Thursday, February 7, 2013

Real Functional Training

There has been a lot of crap written about "functional" training.  I've probably written some of that crap myself over the years.  (I've been getting struck repeatedly recently by how little I know, how far I am from being any sort of expert).

I was thinking about the whole concept this last weekend as I was visiting my mum.  Forget balancing on a Bosu ball or single leg deadlifts...I saw what was important.  She is 77 and has now got rid of the bath for a walk in shower because she was no longer able to get in and out of the bath.  She walks... but it is getting harder.  Standing up from the floor?  I don't know if she could.

That is the sort of function that we need.  Sufficient strength and appropriate skill to survive independently, to live independently.  All of the endless debates and arguments about training methods frustrate me. Just get stronger and do it safely.  Take the long view.  Is what you are doing something that you can keep doing for the next 40 or 50 years and will it give you the strength and skills to be independent when you are 70, 75, 80 or more?

And the bigger context of course is death.
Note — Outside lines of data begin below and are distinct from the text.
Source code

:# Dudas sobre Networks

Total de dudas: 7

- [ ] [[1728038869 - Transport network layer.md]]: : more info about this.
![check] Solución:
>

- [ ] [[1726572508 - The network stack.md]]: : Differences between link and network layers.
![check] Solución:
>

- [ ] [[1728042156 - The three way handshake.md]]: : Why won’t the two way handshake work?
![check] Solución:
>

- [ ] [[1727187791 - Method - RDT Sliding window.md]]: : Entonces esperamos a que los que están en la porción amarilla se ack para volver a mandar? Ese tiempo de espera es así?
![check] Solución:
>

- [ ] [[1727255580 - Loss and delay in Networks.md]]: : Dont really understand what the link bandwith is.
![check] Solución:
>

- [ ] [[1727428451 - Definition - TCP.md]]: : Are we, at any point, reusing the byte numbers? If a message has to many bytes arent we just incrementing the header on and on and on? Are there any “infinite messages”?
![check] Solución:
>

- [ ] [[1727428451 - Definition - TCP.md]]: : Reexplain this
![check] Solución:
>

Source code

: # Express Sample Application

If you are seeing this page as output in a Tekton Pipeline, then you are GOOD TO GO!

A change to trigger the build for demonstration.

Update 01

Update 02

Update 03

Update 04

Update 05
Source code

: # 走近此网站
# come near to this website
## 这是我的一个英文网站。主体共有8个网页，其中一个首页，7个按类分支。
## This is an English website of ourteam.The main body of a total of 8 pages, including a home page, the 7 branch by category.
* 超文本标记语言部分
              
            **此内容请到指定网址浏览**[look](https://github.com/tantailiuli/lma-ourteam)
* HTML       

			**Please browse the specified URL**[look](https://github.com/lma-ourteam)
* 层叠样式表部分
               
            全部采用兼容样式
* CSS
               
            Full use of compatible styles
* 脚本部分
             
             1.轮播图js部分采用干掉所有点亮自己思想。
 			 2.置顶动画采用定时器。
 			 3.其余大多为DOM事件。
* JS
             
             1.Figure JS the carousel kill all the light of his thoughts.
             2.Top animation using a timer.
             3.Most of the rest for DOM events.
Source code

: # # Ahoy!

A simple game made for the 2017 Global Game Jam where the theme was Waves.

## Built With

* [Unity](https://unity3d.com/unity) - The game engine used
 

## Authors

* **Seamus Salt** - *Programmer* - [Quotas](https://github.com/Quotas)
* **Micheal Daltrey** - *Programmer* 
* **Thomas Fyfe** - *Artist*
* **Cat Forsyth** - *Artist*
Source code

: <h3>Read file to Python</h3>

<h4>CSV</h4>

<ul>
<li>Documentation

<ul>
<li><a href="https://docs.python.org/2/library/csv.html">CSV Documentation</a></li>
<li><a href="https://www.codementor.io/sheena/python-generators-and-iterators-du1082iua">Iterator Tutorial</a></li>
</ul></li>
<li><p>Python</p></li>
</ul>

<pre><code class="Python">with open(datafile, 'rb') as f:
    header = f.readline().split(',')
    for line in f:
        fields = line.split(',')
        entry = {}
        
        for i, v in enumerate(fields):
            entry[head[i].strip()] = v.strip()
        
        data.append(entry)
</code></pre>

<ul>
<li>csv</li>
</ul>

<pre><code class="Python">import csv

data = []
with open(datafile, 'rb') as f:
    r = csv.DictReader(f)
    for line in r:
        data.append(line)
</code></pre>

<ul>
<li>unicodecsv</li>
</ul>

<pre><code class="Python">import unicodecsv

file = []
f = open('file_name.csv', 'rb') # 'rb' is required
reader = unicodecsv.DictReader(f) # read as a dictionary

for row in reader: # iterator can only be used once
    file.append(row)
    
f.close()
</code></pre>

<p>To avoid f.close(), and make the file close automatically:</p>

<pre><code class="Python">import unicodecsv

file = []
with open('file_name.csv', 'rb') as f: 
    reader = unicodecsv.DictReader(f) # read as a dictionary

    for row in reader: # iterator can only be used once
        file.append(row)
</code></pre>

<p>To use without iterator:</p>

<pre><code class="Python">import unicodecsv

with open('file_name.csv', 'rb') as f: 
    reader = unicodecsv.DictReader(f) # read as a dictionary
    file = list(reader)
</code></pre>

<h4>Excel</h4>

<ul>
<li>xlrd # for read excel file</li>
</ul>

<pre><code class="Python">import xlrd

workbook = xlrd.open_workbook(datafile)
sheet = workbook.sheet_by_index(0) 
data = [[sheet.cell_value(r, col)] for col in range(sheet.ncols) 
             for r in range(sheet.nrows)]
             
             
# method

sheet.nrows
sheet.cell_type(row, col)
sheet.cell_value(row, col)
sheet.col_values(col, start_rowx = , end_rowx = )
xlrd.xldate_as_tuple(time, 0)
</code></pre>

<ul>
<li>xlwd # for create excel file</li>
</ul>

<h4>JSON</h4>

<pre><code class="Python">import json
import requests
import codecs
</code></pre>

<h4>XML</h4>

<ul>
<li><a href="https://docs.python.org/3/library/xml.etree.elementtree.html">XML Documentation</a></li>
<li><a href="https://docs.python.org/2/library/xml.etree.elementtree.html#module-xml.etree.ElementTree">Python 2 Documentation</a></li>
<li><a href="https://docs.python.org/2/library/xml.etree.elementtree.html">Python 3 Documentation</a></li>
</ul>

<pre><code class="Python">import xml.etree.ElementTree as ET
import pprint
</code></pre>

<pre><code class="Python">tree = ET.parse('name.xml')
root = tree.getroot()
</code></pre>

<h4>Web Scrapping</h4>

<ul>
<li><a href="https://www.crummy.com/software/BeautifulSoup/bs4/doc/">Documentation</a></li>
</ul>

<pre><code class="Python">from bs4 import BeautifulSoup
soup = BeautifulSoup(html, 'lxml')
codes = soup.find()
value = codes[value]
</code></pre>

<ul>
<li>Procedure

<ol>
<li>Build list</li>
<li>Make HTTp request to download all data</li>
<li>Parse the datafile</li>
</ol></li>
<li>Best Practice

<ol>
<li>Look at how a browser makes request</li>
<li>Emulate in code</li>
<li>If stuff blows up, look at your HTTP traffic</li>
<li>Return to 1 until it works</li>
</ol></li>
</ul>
No matter how functional you are death is coming; strength will help make your life more fun and easier but it is not the whole story.  Strength will let you function, but what are you doing with those years?


ProudDaddy said...

Exactly! I'm 72 with a baby coming next May. More blogs pointed toward elderly fitness would be much appreciated. BTW, I've been working out for two years and can leg press thrice my weight, and I'd like to be able to do it when I'm 92!

Steve Parker, M.D. said...

All our life we're in a battle with gravity. Gravity eventually wins.

Anonymous said...

Hi Chris,

Functional, sustainable, livable, and unobtrusive is the direction I am going, too. I've seen the decline in my own parents' functionality (they are a little older than your mother) and the ability to do daily things around the house. The solution seems so easy - use it or lose it. Period. Walk so you can keep walking, get up off the floor so you can keep getting up off the floor, carry/move heavy things so you can always do so. I know there will be some decline with age, but there need not be such limits as we typically see and associate with aging.

I think in addition to functional fitness, we (or at least I) need to simply find just how much (or little) food is needed to maintain a good weight, and then eat foods we enjoy within that amount. Other ways of restriction just seem doomed to repeated failures, and none are proven effective for long-term health or weighloss. I am pretty much there with just eating a variety of foods at dinner, and during the day I am just not that hungry, so I sip coffee/tea, and maybe have some nuts at some point. Saves $ too. :-)

It is what you have been saying for a while now: do the basics, the very simple basics of movement and wise eating. That's all. That is simply all.

Your measures of sustainability rock: can I do this long-term, as in years, not just put up with it for a few months. That will be the yardstick by which I measure anything I try to do health-wise in the future.

Please keep posting these thought-provoking essays. I really do appreciate them, as they make me consider how I really want to live my life.

All the best.


Doug E said...

Really enjoyed this too Chris! I truly appreciate your blog and look forward to it!


Sifter said...

I also enjoyed this, but I think the concept can be expanded. A 'simple' movement like a Goblet squat, if practiced with frequency, why can't it be practiced into old age? it is simpler than a barbell squat or deadlift, builds legs strength and core stability, which are things we are looking for, are we not? Within reasonable limits perhaps a one handed kettlebell press ( and no, I'm not pushing the KB theme, just find them compact and useful myself) overhead for upper body. One modest fixed weight implement, two movements that get most the musculature.

I think it was Nate Morrison who used to have a militaryfitness site years ago. They had a simple exercise of getting up off the floor and back down trying not to use your hands for any of it. I'd think that simple yet basic movement pattern would be useful for aging gracefully, daily, as well.